BACKGROUND: Evaluate the clinical safety of robenacoxib in cats with chronic musculoskeletal disease (CMSD). ANIMALS: Four hundred forty‐nine client‐owned cats with CMSD. METHODS: Pooled analysis of safety variables from 4 prospective randomized blinded clinical trials of robenacoxib (n = 222) versus placebo (n = 227), administered orally once daily for 4 to 12 weeks. Safety was evaluated from reported adverse events (AEs) and abnormalities detected on hematology and serum and urine chemistry analyses. RESULTS: The number of cats with at least 1 AE was not significantly different (P = .15) with robenacoxib (n = 106, 47.8%) compared to placebo (n = 93, 41.0%). The relative risk of at least 1 AE (incidence robenacoxib/placebo) was 1.15 (95% confidence interval 0.93‐1.43). There was no significant difference between groups in the number of clinical signs (range, 0‐9) per cat (P = .23).
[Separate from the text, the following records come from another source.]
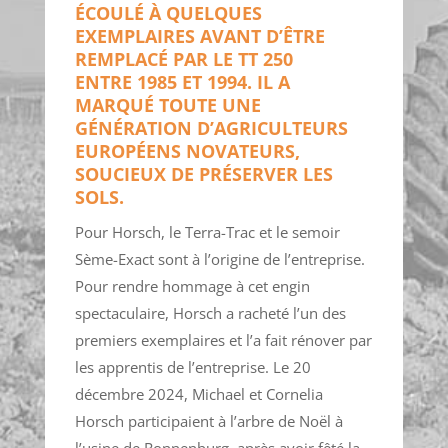
ÉCOULÉ À QUELQUES
EXEMPLAIRES AVANT D’ÊTRE
REMPLACÉ PAR LE TT 250
ENTRE 1985 ET 1994. IL A
MARQUÉ TOUTE UNE
GÉNÉRATION D’AGRICULTEURS
EUROPÉENS NOVATEURS,
SOUCIEUX DE PRÉSERVER LES
SOLS.
Pour Horsch, le Terra-Trac et le semoir
Sème-Exact sont à l’origine de l’entreprise.
Pour rendre hommage à cet engin
spectaculaire, Horsch a racheté l’un des
premiers exemplaires et l’a fait rénover par
les apprentis de l’entreprise. Le 20
décembre 2024, Michael et Cornelia
Horsch participaient à l’arbre de Noël à
l’usine de Ronnenburg, après avoir fêté la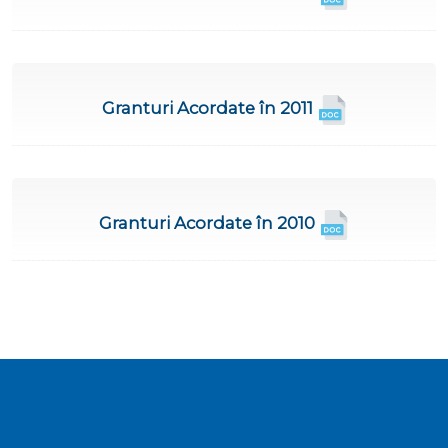
Granturi Acordate în 2011
Granturi Acordate în 2010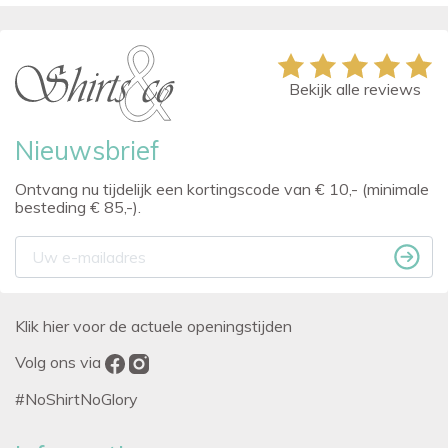
Bekijk alle reviews
Nieuwsbrief
Ontvang nu tijdelijk een kortingscode van € 10,- (minimale
besteding € 85,-).
Klik hier voor de actuele openingstijden
Volg ons via
#NoShirtNoGlory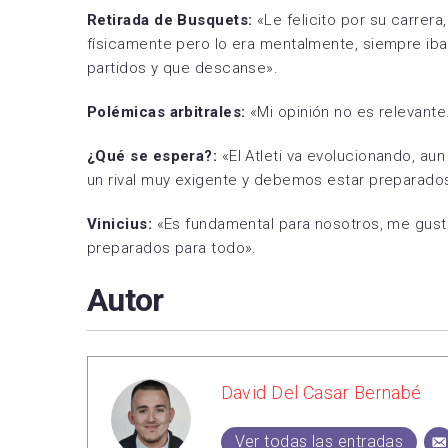
Retirada de Busquets:
«Le felicito por su carrer
físicamente pero lo era mentalmente, siempre iba
partidos y que descanse».
Polémicas arbitrales:
«Mi opinión no es relevant
¿Qué se espera?:
«El Atleti va evolucionando, au
un rival muy exigente y debemos estar preparado
Vinicius:
«Es fundamental para nosotros, me gustó
preparados para todo».
Autor
David Del Casar Bernabé
Ver todas las entradas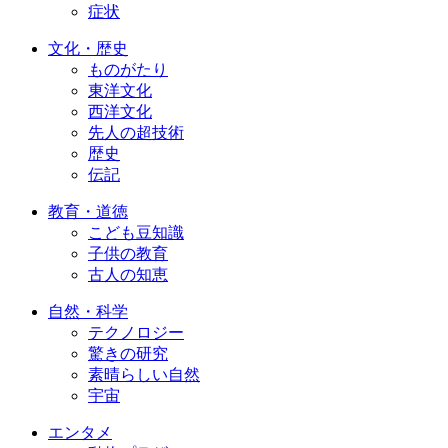
症状
文化・歴史
ものがたり
東洋文化
西洋文化
先人の超技術
歴史
伝記
教育・道徳
こども豆知識
子供の教育
古人の知恵
自然・科学
テクノロジー
驚きの研究
素晴らしい自然
宇宙
エンタメ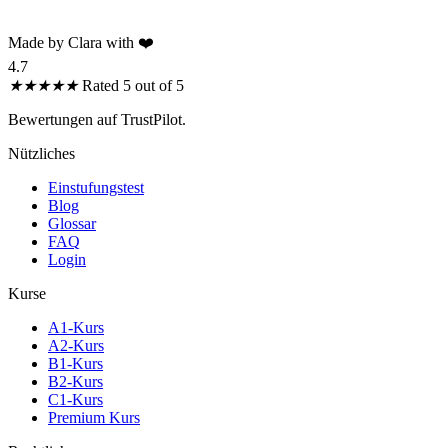
Made by Clara with ❤️
4.7
★
★
★
★
★
Rated 5 out of 5
Bewertungen auf TrustPilot.
Nützliches
Einstufungstest
Blog
Glossar
FAQ
Login
Kurse
A1-Kurs
A2-Kurs
B1-Kurs
B2-Kurs
C1-Kurs
Premium Kurs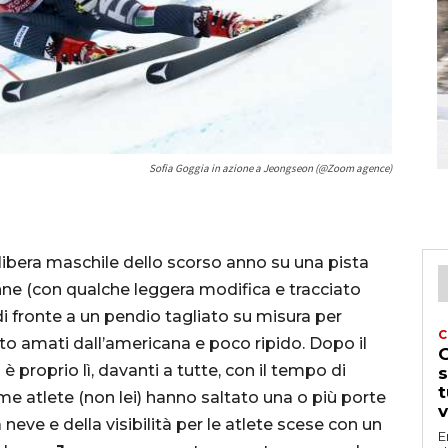
Sofia Goggia in azione a Jeongseon (@Zoom agence)
libera maschile dello scorso anno su una pista
nne (con qualche leggera modifica e tracciato
 di fronte a un pendio tagliato su misura per
C
anto amati dall’americana e poco ripido. Dopo il
G
 è proprio lì, davanti a tutte, con il tempo di
s
t
sime atlete (non lei) hanno saltato una o più porte
v
eve e della visibilità per le atlete scese con un
E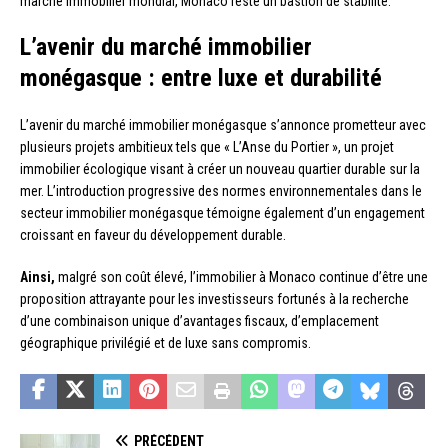
marché immobilier mondial, Monaco reste un bastion de stabilité.
L’avenir du marché immobilier
monégasque : entre luxe et durabilité
L’avenir du marché immobilier monégasque s’annonce prometteur avec
plusieurs projets ambitieux tels que « L’Anse du Portier », un projet
immobilier écologique visant à créer un nouveau quartier durable sur la
mer. L’introduction progressive des normes environnementales dans le
secteur immobilier monégasque témoigne également d’un engagement
croissant en faveur du développement durable.
Ainsi,
malgré son coût élevé, l’immobilier à Monaco continue d’être une
proposition attrayante pour les investisseurs fortunés à la recherche
d’une combinaison unique d’avantages fiscaux, d’emplacement
géographique privilégié et de luxe sans compromis.
PRÉCÉDENT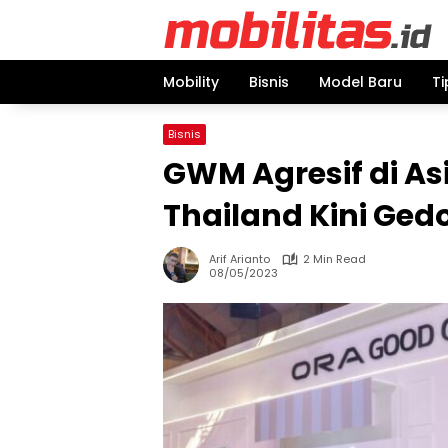
Skip
to
content
Mobility
Bisnis
Model Baru
Ti
Bisnis
GWM Agresif di As
Thailand Kini Ged
Arif Arianto
2 Min Read
08/05/2023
Serum creatinine concentrations were higher during robenacoxib administration compared to placebo (+4.36 μmol/L, 95% confidence interval 0.21‐8.50), but no related adverse clinical effects were detected. In the subgroup of 126 cats with evidence of chronic kidney disease, the relative risk of at least 1 AE (robenacoxib/placebo) was 1.09 (95% confidence interval 0.78‐1.52, P = .61). CONCLUSIONS AND CLINICAL IMPORTANCE: Robenacoxib was not associated with increased risk of AEs compared to placebo when administered for 4 to 12 weeks to cats with CMSD. The generalizability of the results to general practice is limited by the fact that cases with severe and uncontrolled concomitant diseases were not included.